An index at the most basic level has at least two columns:

• A search key column that this index is based on
• The pointer column to the actual location of the row in another table

In most RDBMS implementations, you are allowed to create an index based off of a column. Once created, the search key column then is represented by the values of that column.

# Example

To better understand indexing, we should understand what an index of a book is. From the wiki:

An index ( plural: usually indexes, more rarely indices; see below) is a list of words or phrases ('headings') and associated pointers ('locators') to where useful material relating to that heading can be found in a document or collection of documents.
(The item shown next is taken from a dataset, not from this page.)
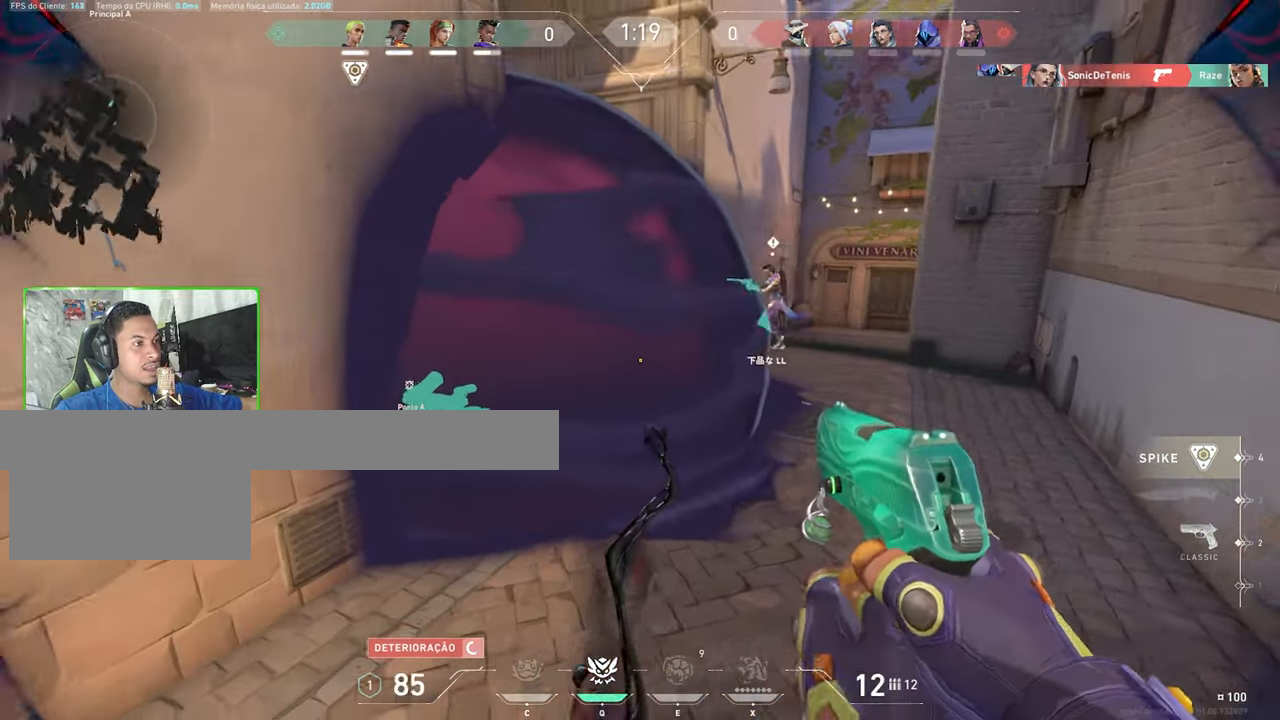
{"keys": ["a", "space"], "mouse": [], "mouse_move": "still", "events": [[100, "a", "down"], [417, "space", "down"], [467, "s", "up"]]}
Examples are an index in the back matter of a book and an index that serves as a library catalog.

TL;DR

Basically, its a list of keywords that tell you where the page numbers of their usage (in the book) are.

The advantage of this is pretty clear. Instead of flipping through every page of the book looking for the keyword "Mangos", you can instead look up the index for "Mangos" to find the page number you're looking for almost instantaneously.

# Back into the DB world...

In RDBMS, this works fairly the same way. If we make a SQL query such as the following:

SELECT * FROM table WHERE id='99999'

We would actually be looking through all rows in the table, from top to bottom, until we find the row with id = 99999. Keep in mind, that the rows can be unsorted, so you might see rows like this being processed one by one:

id | loc | name

193  | NZ | Garfield
758  | NZ | Jones
30   | NZ | Red
1990 | CA | Smith
25   | OH | Chappelle
...


This means that it can be very slow just to find that row with id = 99999. At the worst case this will search for every possible row, if id = 99999 happened to be at the very last row. This is $$O(n)$$ time, which can be really expensive for a humongous database.

# How a SQL index works

The DBMS keeps track of a index data structure, which is separate from the table itself. You could think of it as a hash map that represents the values of a field you want to index on. These values would be sorted.

id | loc | name

193   | NZ | Garfield
758   | NZ | Jones
30    | NZ | Red
99999 | CA | Jane
1990  | CA | Smith
25    | OH | Chappelle


In the example below, we create an index based on the search key id to achieve the following index:

index (id)

25 => (Row 6)
30 => (Row 3)
193 => (Row 1)
758 => (Row 2)
1990 => (Row 5)
99999 => (Row 4)


With the index created, instead of going through each row until we find id = 99999, we can now do a binary search on the index ids, and find the row we are looking for in $$O(log n)$$ time. This works because binary search works on any sorted input.

The $$O(log n)$$ is a huge advantage vs. $$O(n)$$.

If we have a table with billions of values ($$10^9)$$. Instead of potentially going through a billion rows, we now only have to look up 29 rows. That's huge savings!

Note: In some SQL implementations, the primary key can already be indexed for you.

# Choosing the index

There are a few things to determine:

• Is the database read heavy or write heavy?
• What is the cardinality of the field?

Cardinality can be defined as the following: $$\frac{\text{unique values}}{\text{total records}}$$. For example, the field 'gender' would have only a handful of possible unique values. On the other hand, the field 'price' may have infinitely much more unique values.